BALTIMORE A Java-powered educational Web site at Johns Hopkins University offers fledgling EEs a chance to brush up on their electrical-engineering skills.
The site, Signals, Systems and Control, uses interactive demonstrations to provide tutoring on 20 difficult electrical-engineering concepts.
"We focus on the electrical-engineering concepts that are difficult to comprehend, such as convolution and closed-loop bandwidth," said Johns Hopkins professor Wilson Rugh. "By crafting Java-based demonstrations, along with traditional textual explanations, we hope to heighten understanding of these concepts with interactive tutorials and meaningful examples."
The Web site also includes 10 engineering tutorials for beginners.
Rugh's interactive tutorials are being used at several universities around the world as a regular part of their courses. The courses are also available on a CD-ROM from www.needs.org/engineering.
The most popular modules, Rugh said, are the "Joy of Convolution" demonstrations, in two versions: continuous time and discrete time. Each is based on a Java applet that mathematically executes a graphical convolution of signals on a computer screen.

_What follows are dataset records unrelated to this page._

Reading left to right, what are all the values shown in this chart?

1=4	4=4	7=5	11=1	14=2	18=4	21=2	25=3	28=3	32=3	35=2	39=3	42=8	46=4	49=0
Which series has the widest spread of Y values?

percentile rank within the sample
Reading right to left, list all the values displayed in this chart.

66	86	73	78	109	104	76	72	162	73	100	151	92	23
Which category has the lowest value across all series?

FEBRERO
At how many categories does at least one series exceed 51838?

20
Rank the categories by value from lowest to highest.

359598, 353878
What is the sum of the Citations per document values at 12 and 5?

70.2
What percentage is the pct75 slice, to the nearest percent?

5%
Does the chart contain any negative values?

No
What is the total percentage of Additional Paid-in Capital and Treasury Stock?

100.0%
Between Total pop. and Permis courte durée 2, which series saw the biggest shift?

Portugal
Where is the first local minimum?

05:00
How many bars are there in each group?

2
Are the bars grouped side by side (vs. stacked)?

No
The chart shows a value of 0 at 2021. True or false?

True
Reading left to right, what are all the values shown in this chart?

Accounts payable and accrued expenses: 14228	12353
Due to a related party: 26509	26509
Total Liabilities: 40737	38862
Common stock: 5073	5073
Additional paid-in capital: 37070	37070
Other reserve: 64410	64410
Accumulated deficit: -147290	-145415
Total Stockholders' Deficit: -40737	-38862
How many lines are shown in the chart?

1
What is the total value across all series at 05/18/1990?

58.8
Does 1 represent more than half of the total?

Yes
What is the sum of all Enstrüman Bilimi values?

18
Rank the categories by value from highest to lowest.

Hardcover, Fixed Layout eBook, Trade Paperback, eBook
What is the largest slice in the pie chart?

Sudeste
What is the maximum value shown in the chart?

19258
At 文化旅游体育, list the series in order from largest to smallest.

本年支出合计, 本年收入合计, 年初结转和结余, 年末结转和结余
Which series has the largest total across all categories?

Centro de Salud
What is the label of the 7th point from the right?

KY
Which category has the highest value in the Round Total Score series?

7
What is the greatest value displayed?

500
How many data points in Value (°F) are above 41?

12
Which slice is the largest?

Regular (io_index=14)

Once a student feels a subject has been mastered, he or she can take a multiple-choice test to gauge comprehension.
Another popular module is the "Harmonic Phasors and Fourier Series" Java applet. After a mathematical presentation on the various concepts, a technical presentation on the screen combines with an audio description of continuous-time phasors (rotating vectors in the complex plane).
The "Sense and Sensitivities" module includes a Java applet that demonstrates the utility of sensitivity and complementary-sensitivity functions.
Students who programmed the modules over the last six years include Steven Crutchfield, Mark Nesky, Kevin Rosenbaum, Hsi Chen Lee, Nabeel Azar, Andrea Dunham, Lan Ma, Christopher Hocker, Raman Venkataramani, Seth Kahn and Brian Woo.